Pruning distance of upset-decomposable persistence modules
Roy Nicolas Nehme
TL;DR
A Lipschitz equivalence with respect to the bottleneck distance for upset-decomposable persistence modules is established, which proves half of Bjerkevik's conjecture for these modules and bound the bottleneck distance by a multiple of the pruning distance.
Abstract
The pruning distance recently introduced by Bjerkevik compares persistence modules using approximate decompositions called prunings. Bjerkevik conjectures that this distance is Lipschitz equivalent to the classical interleaving distance on modules of a bounded pointwise dimension. In this article, we establish a Lipschitz equivalence with respect to the bottleneck distance for upset-decomposable persistence modules. In particular, this proves half of Bjerkevik's conjecture for these modules.
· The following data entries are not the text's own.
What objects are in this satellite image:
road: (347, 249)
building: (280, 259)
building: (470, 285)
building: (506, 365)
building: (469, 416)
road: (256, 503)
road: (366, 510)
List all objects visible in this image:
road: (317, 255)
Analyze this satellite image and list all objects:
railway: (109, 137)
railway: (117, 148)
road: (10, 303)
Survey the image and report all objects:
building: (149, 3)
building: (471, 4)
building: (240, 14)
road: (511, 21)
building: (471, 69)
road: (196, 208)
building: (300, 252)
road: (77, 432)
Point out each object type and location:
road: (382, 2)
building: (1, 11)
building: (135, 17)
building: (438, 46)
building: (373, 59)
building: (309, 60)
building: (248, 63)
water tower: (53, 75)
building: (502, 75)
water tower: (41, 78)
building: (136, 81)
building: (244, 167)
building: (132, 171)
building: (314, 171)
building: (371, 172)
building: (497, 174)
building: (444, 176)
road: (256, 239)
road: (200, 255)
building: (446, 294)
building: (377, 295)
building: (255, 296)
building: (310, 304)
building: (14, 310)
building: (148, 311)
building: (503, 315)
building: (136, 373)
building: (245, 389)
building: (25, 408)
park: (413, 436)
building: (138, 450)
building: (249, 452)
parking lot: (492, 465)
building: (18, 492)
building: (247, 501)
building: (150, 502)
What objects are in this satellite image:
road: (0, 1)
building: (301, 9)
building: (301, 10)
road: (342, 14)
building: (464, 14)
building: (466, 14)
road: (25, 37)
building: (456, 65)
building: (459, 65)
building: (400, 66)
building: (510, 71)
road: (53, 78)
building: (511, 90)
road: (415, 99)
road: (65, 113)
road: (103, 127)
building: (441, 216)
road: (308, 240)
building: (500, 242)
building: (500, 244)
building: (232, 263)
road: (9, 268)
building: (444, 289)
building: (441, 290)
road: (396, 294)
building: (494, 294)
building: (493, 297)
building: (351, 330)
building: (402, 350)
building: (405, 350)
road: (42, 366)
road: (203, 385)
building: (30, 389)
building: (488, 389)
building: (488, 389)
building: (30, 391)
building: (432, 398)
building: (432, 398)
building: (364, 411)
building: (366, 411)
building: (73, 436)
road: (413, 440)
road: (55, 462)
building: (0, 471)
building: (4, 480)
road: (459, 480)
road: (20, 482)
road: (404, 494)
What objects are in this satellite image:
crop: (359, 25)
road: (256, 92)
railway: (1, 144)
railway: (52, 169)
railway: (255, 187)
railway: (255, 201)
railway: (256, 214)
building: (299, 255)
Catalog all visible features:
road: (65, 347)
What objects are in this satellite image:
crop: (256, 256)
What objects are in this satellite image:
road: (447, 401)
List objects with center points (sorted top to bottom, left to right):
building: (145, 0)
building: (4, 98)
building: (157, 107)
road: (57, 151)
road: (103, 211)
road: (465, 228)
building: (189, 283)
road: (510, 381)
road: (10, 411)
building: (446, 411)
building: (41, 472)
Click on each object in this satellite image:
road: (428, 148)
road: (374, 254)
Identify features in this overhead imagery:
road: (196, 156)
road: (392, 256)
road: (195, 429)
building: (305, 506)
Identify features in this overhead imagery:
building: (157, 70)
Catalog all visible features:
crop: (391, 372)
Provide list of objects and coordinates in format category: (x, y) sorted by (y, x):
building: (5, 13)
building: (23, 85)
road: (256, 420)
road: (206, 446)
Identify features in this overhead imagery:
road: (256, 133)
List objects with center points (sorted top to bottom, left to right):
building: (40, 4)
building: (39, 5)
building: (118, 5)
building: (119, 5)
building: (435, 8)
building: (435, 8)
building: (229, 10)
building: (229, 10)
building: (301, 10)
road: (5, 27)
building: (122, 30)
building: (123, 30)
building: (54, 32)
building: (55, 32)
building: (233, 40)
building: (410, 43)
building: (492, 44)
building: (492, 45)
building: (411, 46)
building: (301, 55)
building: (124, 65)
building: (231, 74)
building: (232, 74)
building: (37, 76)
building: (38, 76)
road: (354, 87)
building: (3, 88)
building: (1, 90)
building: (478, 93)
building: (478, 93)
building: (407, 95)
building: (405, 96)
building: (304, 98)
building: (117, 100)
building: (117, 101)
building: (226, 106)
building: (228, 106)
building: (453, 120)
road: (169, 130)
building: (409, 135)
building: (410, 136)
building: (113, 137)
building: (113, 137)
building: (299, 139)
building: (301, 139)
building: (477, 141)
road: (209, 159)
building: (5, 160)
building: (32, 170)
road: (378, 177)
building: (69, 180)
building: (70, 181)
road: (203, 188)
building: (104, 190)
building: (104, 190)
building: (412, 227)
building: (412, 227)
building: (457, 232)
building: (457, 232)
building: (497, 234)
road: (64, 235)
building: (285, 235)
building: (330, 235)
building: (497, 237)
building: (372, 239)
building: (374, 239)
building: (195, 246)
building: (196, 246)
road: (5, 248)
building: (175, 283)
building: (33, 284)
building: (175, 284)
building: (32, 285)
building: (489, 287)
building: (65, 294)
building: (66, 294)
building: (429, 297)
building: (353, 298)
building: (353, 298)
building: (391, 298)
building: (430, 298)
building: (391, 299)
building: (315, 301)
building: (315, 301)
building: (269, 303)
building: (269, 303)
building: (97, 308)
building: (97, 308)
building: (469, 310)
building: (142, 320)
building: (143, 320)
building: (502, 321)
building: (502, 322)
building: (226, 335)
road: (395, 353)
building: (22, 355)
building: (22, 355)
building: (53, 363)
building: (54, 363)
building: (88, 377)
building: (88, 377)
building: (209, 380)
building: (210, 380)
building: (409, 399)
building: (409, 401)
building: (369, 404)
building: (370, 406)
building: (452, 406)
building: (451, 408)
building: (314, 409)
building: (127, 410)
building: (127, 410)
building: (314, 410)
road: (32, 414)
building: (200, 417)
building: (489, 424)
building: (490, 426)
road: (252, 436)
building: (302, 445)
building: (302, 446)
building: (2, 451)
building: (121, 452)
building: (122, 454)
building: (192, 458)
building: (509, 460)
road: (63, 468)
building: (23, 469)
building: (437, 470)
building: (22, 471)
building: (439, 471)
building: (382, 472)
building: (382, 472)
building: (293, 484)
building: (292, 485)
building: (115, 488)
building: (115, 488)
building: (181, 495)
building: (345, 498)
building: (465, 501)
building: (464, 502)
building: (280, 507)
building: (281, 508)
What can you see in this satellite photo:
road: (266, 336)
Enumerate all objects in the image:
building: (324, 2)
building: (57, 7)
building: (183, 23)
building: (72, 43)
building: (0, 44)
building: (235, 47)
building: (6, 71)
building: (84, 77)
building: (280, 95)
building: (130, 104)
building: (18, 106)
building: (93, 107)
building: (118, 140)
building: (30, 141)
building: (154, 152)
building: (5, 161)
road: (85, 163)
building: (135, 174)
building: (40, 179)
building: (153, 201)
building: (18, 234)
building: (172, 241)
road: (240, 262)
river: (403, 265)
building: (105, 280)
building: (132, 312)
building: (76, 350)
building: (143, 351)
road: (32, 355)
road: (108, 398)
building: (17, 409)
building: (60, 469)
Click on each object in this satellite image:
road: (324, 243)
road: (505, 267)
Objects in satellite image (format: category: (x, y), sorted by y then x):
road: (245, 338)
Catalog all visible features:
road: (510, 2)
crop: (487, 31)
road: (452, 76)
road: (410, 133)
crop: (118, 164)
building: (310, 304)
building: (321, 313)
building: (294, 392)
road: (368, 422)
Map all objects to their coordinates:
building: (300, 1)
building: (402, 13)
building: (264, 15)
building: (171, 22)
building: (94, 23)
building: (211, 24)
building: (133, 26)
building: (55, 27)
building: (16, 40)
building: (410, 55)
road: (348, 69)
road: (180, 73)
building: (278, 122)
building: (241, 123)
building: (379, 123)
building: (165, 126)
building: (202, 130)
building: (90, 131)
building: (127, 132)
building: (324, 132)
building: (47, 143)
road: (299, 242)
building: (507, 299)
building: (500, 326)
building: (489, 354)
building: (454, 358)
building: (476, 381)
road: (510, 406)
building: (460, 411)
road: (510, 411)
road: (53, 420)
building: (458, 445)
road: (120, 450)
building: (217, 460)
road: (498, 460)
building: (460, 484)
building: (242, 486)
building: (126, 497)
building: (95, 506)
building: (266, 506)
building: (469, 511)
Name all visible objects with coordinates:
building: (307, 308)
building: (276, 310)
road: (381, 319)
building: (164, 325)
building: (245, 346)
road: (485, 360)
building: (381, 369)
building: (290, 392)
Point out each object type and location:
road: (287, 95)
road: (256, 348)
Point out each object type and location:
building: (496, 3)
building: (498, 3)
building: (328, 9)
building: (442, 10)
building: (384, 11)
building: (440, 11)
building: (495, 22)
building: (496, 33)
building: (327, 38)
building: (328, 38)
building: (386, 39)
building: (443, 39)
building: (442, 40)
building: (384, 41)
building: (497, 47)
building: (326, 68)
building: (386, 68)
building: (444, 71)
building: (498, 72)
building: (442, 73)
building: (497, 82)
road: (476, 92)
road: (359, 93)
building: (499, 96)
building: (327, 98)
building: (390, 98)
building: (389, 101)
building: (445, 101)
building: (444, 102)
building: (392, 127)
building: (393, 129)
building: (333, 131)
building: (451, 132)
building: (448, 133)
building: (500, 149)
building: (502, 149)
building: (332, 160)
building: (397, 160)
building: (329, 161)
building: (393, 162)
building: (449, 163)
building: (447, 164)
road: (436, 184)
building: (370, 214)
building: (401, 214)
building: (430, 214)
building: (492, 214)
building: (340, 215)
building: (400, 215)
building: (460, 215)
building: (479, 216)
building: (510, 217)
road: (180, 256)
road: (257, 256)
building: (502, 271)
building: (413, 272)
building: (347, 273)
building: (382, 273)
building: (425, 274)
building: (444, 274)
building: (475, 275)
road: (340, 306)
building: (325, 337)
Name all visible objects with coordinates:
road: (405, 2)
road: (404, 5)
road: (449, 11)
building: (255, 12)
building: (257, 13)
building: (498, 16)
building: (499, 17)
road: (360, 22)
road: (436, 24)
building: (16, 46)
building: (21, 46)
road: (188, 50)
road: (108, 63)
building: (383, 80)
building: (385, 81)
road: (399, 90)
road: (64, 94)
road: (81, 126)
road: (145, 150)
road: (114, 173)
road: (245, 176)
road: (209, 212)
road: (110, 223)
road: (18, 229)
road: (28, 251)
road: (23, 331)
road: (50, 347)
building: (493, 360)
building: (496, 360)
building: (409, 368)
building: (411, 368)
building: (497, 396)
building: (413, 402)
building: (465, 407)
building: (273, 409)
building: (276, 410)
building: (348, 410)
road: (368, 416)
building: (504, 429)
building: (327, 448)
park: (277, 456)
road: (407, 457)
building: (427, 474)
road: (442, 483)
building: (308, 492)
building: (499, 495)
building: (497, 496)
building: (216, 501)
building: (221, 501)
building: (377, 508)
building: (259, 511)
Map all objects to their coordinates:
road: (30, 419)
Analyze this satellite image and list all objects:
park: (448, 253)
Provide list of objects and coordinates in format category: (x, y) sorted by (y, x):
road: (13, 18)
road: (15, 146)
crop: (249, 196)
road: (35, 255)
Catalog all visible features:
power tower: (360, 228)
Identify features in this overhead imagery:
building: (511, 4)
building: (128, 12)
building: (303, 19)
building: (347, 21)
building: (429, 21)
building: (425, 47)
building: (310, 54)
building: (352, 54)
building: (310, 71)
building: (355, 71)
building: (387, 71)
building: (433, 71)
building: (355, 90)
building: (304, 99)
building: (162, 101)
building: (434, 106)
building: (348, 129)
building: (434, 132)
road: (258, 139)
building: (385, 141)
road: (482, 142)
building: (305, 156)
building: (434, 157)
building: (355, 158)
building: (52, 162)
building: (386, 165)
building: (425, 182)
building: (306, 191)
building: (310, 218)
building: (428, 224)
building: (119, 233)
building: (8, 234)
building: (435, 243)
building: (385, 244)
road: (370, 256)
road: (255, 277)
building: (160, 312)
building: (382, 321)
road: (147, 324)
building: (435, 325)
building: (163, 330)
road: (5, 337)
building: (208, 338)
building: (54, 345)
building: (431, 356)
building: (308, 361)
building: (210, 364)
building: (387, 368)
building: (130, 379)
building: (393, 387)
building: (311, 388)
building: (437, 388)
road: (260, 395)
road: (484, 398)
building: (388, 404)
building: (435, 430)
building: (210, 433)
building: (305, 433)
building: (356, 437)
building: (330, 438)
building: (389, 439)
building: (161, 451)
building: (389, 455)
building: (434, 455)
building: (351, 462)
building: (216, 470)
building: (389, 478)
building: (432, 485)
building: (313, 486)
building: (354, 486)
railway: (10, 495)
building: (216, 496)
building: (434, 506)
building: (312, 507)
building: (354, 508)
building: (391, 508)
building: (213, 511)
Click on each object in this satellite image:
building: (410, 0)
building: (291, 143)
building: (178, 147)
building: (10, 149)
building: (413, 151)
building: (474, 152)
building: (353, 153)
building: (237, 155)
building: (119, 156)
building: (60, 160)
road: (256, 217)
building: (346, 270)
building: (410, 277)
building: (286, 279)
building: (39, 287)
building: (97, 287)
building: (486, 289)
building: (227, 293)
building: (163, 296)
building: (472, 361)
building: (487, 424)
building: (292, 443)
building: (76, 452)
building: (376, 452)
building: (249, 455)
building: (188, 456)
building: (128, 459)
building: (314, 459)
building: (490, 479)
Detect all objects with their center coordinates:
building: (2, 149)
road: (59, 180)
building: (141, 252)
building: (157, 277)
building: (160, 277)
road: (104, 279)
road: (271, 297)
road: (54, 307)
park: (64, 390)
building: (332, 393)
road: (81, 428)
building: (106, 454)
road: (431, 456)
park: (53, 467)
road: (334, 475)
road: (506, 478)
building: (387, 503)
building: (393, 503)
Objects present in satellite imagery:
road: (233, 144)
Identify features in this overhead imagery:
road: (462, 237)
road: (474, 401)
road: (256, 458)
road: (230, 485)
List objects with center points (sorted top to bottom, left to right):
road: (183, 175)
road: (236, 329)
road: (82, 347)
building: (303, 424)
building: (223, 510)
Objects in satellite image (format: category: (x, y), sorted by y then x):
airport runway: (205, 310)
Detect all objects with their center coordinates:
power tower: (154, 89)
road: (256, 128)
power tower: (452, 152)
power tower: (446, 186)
More precisely, we bound the bottleneck distance by a multiple of the pruning distance, improving the conjectured bound from~$2r$ to~$(2r-1)$ where~$r$ is the maximal pointwise dimension, and show that this improved bound is sharp. We also prove the converse inequality, bounding the pruning distance by the bottleneck distance. Our approach relies on explicitly computing the pruning of upset-decomposable modules, which we carry out using a directed graph formalism.